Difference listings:

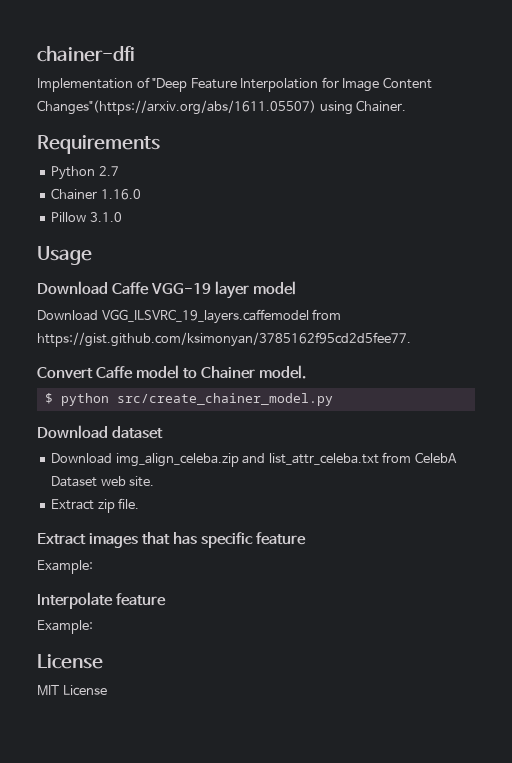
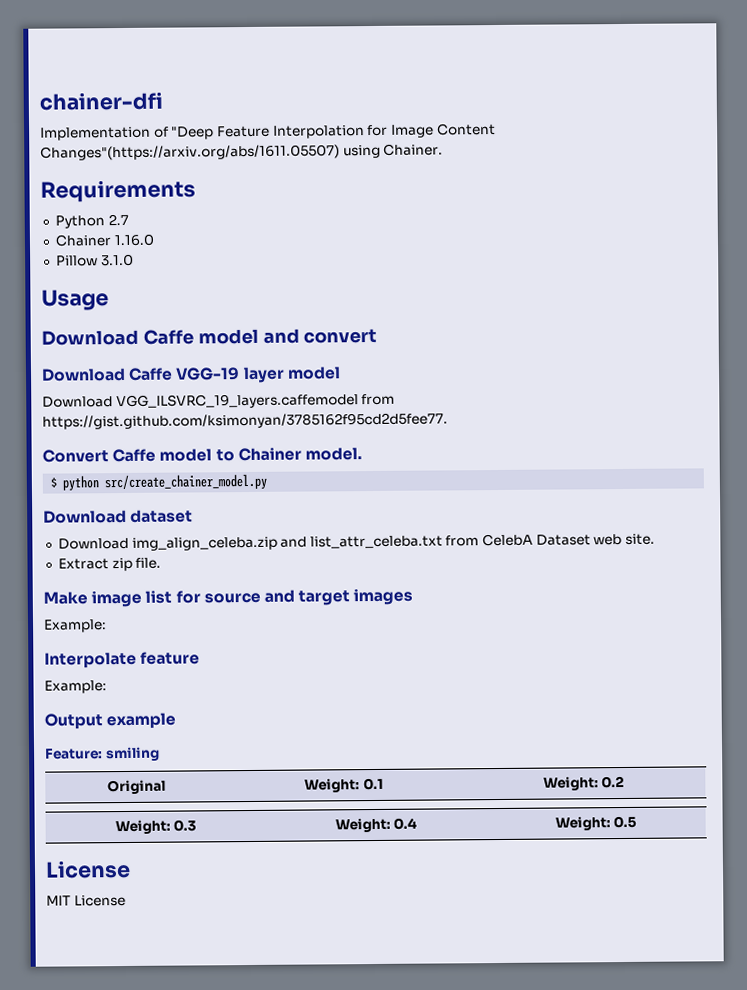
(92, 255) none -> [41,328,378,346] // Download Caffe model and convert
[37,532,306,548] [37,560,93,574] [37,592,166,609] [37,620,93,634] Extract images that has specific feature // Example: // Interpolate feature // Example: -> [43,588,414,608] [43,619,107,633] [44,651,201,669] [44,680,107,694] [44,712,177,730] [45,746,160,762] [106,779,166,795] [304,777,384,793] [542,775,626,791] [114,819,198,835] [334,817,418,833] [554,815,638,831] Make image list for source and target images // Example: // Interpolate feature // Example: // Output example // Feature: smiling // Original | Weight: 0.1 | Weight: 0.2 // Weight: 0.3 | Weight: 0.4 | Weight: 0.5

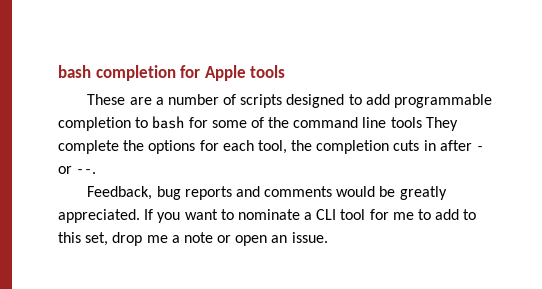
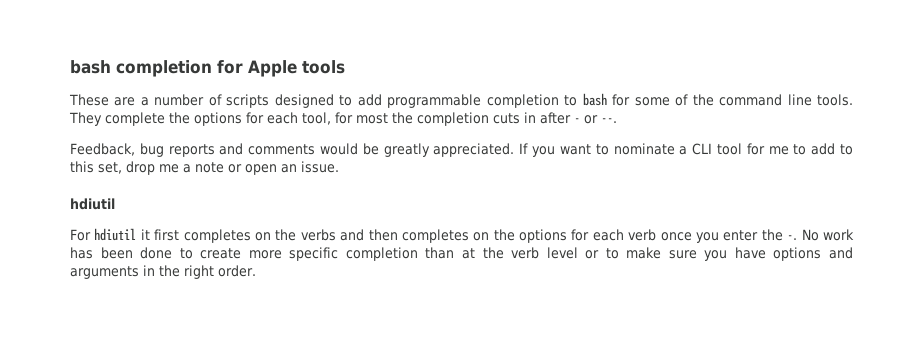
[390,117,422,128] tools -> [817,94,854,106] tools.
(287, 147) none -> [335,112,388,124] for most
(328, 237) none -> [70,198,115,210] [70,228,855,243] [70,247,853,261] [70,265,256,279] // hdiutil // For hdiutil it first completes on the verbs and then completes on the options for each verb once you enter the -. No work has been done to create more specific completion than at the verb level or to make sure you have options and arguments in the right order.

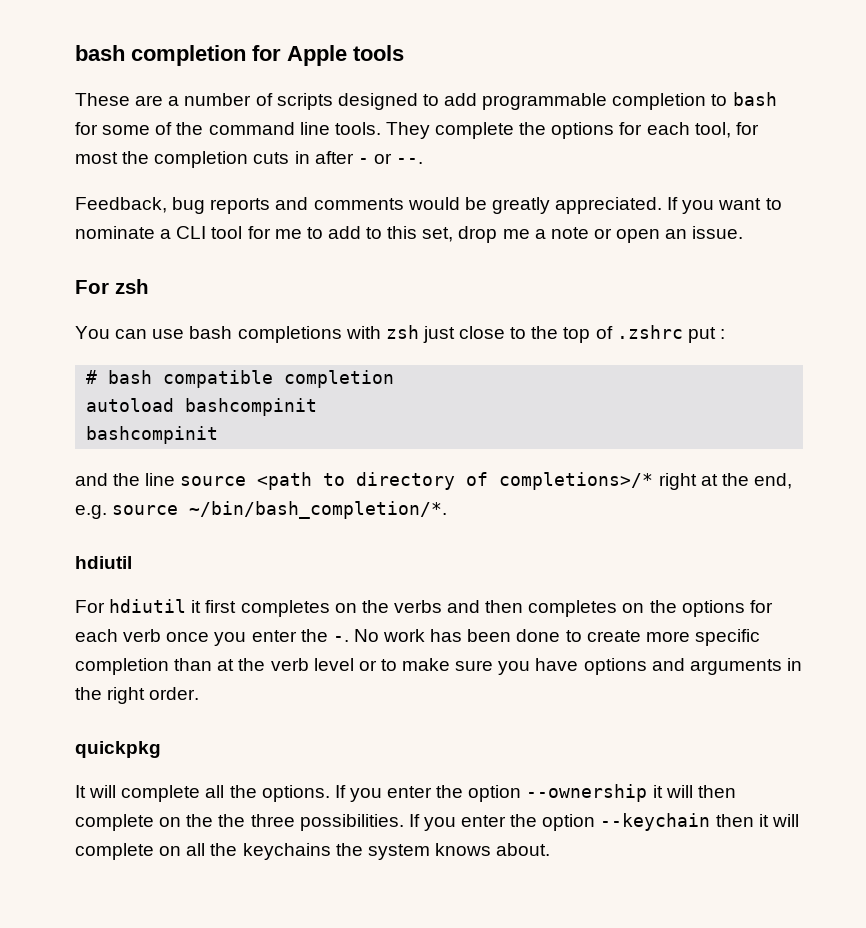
(339, 167) none -> [75,279,149,294] [75,325,725,343] [86,370,395,388] [86,398,318,416] [86,426,219,444] [75,472,792,490] [75,501,448,519] // For zsh // You can use bash completions with zsh just close to the top of .zshrc put : // # bash compatible completion // autoload bashcompinit // bashcompinit // and the line source <path to directory of completions>/* right at the end, e.g. source ~/bin/bash_completion/*.
(256, 271) none -> [75,741,161,758] [75,784,736,802] [75,813,799,831] [75,843,551,860] // quickpkg // It will complete all the options. If you enter the option --ownership it will then complete on the the three possibilities. If you enter the option --keychain then it will complete on all the keychains the system knows about.

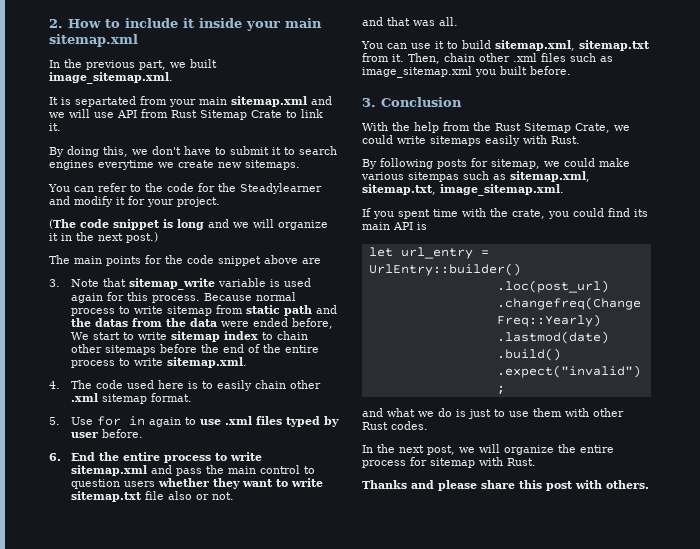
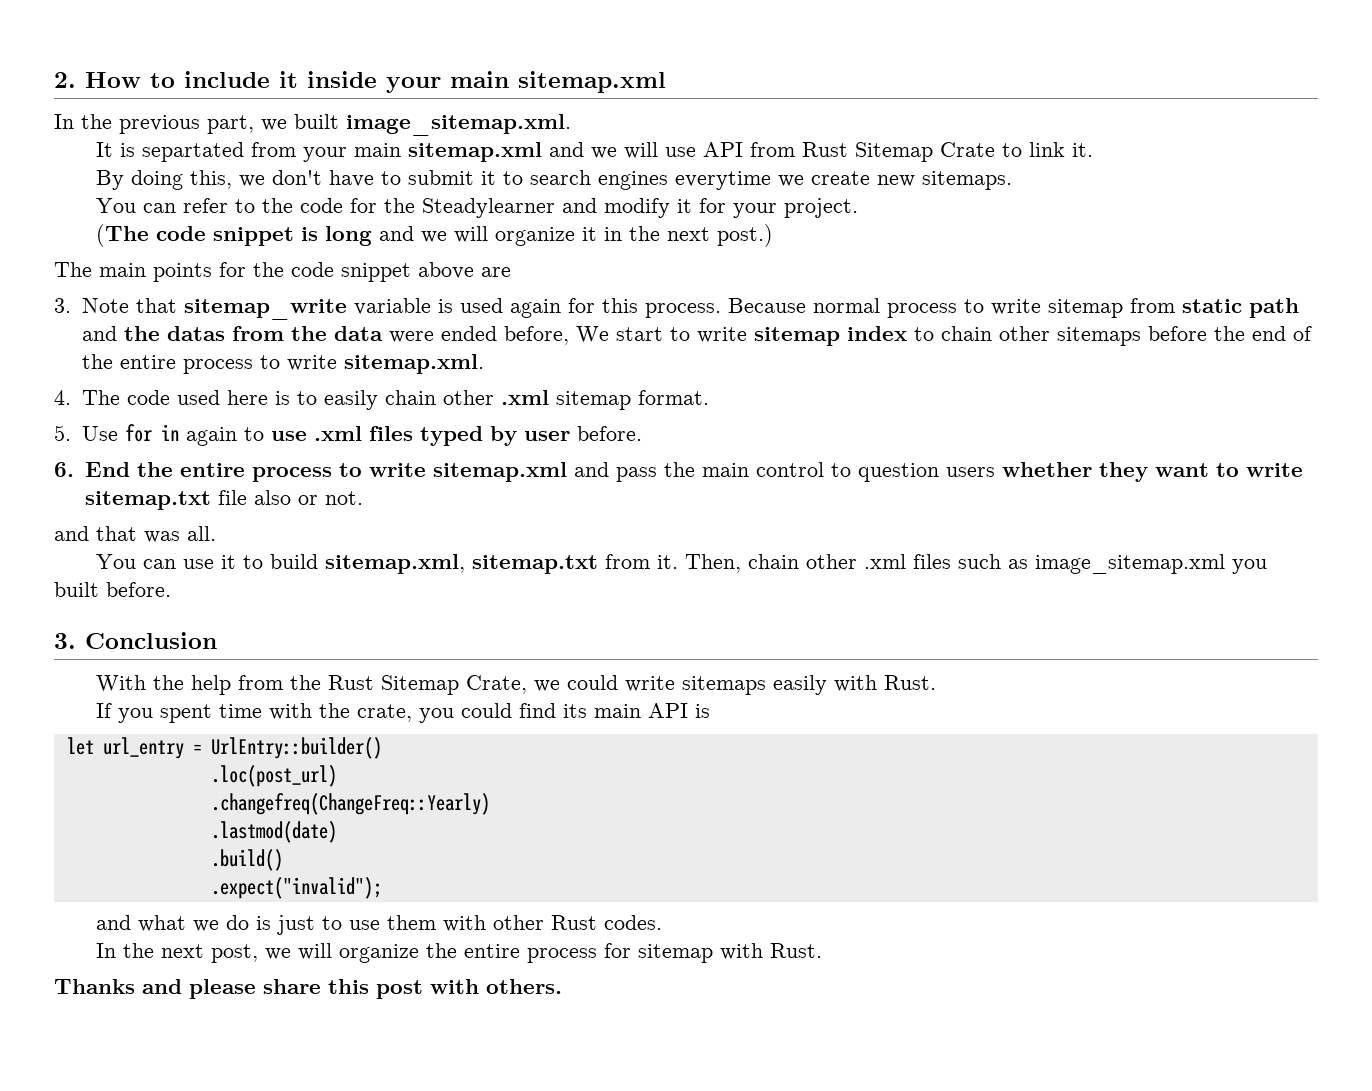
[362,158,630,169] [361,171,590,182] [362,184,564,196] // By following posts for sitemap, we could make various sitempas such as sitemap.xml, sitemap.txt, image_sitemap.xml. -> (936, 682) none

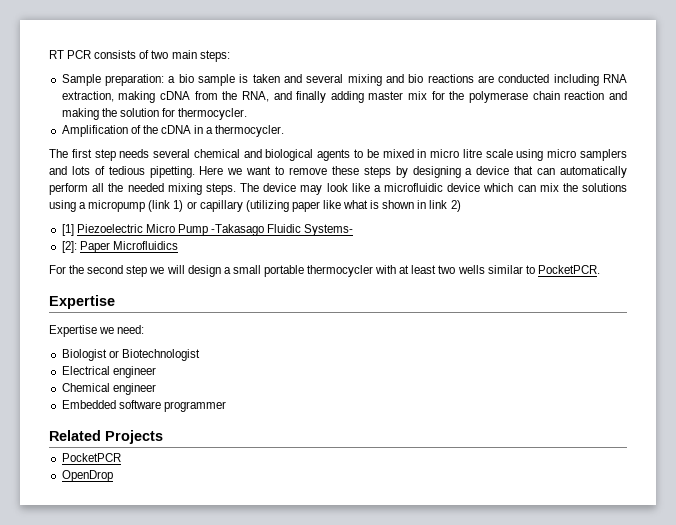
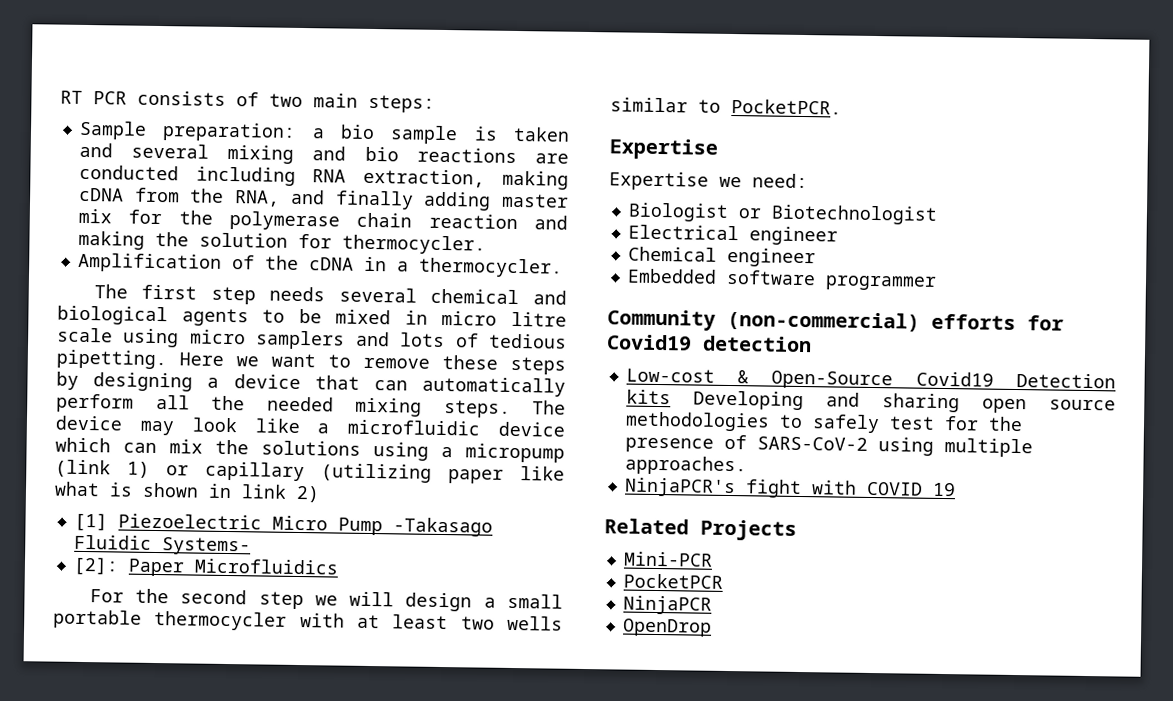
(226, 406) none -> [607,309,1064,332] [607,334,812,353] [625,368,1116,390] [625,389,1116,414] [624,411,1023,434] [624,434,1033,458] [624,455,747,476] [623,477,956,499] // Community (non-commercial) efforts for Covid19 detection // Low-cost & Open-Source Covid19 Detection kits Developing and sharing open source methodologies to safely test for the presence of SARS-CoV-2 using multiple approaches. // NinjaPCR's fight with COVID 19
(163, 437) none -> [623,551,713,567] // Mini-PCR
(121, 457) none -> [622,595,712,615] // NinjaPCR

▸ PROBLEM:
What you hand back should match the entries above exactly, except that no picture appears.

▸ EXPECTED ANSWER:
(92, 255) none -> [41,328,378,346] // Download Caffe model and convert
[37,532,306,548] [37,560,93,574] [37,592,166,609] [37,620,93,634] Extract images that has specific feature // Example: // Interpolate feature // Example: -> [43,588,414,608] [43,619,107,633] [44,651,201,669] [44,680,107,694] [44,712,177,730] [45,746,160,762] [106,779,166,795] [304,777,384,793] [542,775,626,791] [114,819,198,835] [334,817,418,833] [554,815,638,831] Make image list for source and target images // Example: // Interpolate feature // Example: // Output example // Feature: smiling // Original | Weight: 0.1 | Weight: 0.2 // Weight: 0.3 | Weight: 0.4 | Weight: 0.5

[390,117,422,128] tools -> [817,94,854,106] tools.
(287, 147) none -> [335,112,388,124] for most
(328, 237) none -> [70,198,115,210] [70,228,855,243] [70,247,853,261] [70,265,256,279] // hdiutil // For hdiutil it first completes on the verbs and then completes on the options for each verb once you enter the -. No work has been done to create more specific completion than at the verb level or to make sure you have options and arguments in the right order.

(339, 167) none -> [75,279,149,294] [75,325,725,343] [86,370,395,388] [86,398,318,416] [86,426,219,444] [75,472,792,490] [75,501,448,519] // For zsh // You can use bash completions with zsh just close to the top of .zshrc put : // # bash compatible completion // autoload bashcompinit // bashcompinit // and the line source <path to directory of completions>/* right at the end, e.g. source ~/bin/bash_completion/*.
(256, 271) none -> [75,741,161,758] [75,784,736,802] [75,813,799,831] [75,843,551,860] // quickpkg // It will complete all the options. If you enter the option --ownership it will then complete on the the three possibilities. If you enter the option --keychain then it will complete on all the keychains the system knows about.

[362,158,630,169] [361,171,590,182] [362,184,564,196] // By following posts for sitemap, we could make various sitempas such as sitemap.xml, sitemap.txt, image_sitemap.xml. -> (936, 682) none

(226, 406) none -> [607,309,1064,332] [607,334,812,353] [625,368,1116,390] [625,389,1116,414] [624,411,1023,434] [624,434,1033,458] [624,455,747,476] [623,477,956,499] // Community (non-commercial) efforts for Covid19 detection // Low-cost & Open-Source Covid19 Detection kits Developing and sharing open source methodologies to safely test for the presence of SARS-CoV-2 using multiple approaches. // NinjaPCR's fight with COVID 19
(163, 437) none -> [623,551,713,567] // Mini-PCR
(121, 457) none -> [622,595,712,615] // NinjaPCR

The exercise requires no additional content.